June 2008Issue 412



Daniel Variations

by Steve Reich

Product information
(Nonesuch 7559 799 494 CD)
Star rating
***

Daniel Variations by Steve Reich

Daniel Pearl was an American journalist who was taken hostage, then murdered most cruelly by Islamic fundamentalists in Pakistan in 2002. His final words, as recorded in the video made by his captors, were ‘I am Jewish’.

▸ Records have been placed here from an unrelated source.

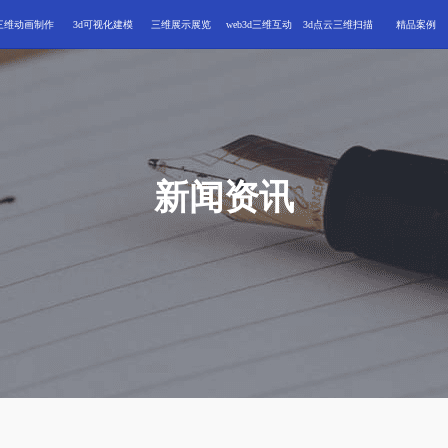
三维动画制作
3d可视化建模
三维展示展览
web3d三维互动
3d点云三维扫描
精品案例
新闻资讯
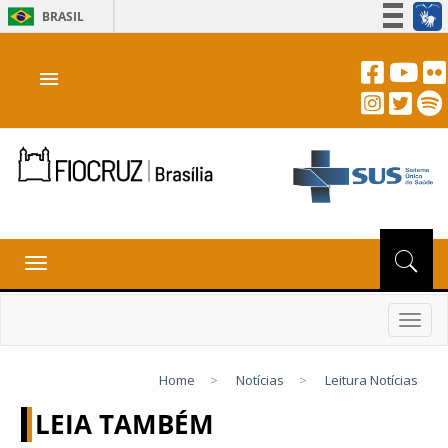
BRASIL
Simplifique!
menu
Participe
Acesso à informação
Legislação
Canais
Toggle
navigation
Toggl
navig
Home
>
Notícias
>
Leitura Notícias
LEIA TAMBÉM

Pearl’s killing has already inspired many responses: the film, A Mighty Heart, is probably the best known. Steve Reich, on the other hand, picks up on another motif as a way of paying tribute: Pearl was an amateur violinist, and it’s this detail that fuels the composer’s homage. The commissioning of Reich for this work is an obvious one: since 1989’s Different Trains, much of the American’s work has been a deep interrogation of his own Jewish faith and tradition. And even before, Reich’s precise and innovative music has never been divorced from politics: 1965’s It’s Gonna Rain, for example, used a tape loop from one black victim of police brutality. This is an album of two pieces: the chiming pianos and jazzy cadences of the three-part ‘Variations for Vibes, Piano and Strings’ are vintage Reichian superstructures, but it is the four ‘Daniel Variations’ that are really memorable. Solo violin figures abound, almost dancing in the gaps between the texts – from the Book of Daniel and Pearl himself – sung by the Los Angeles Master Chorale. In this way, Reich manages his sounds – small and intimate, large and memorializing – in a masterly way.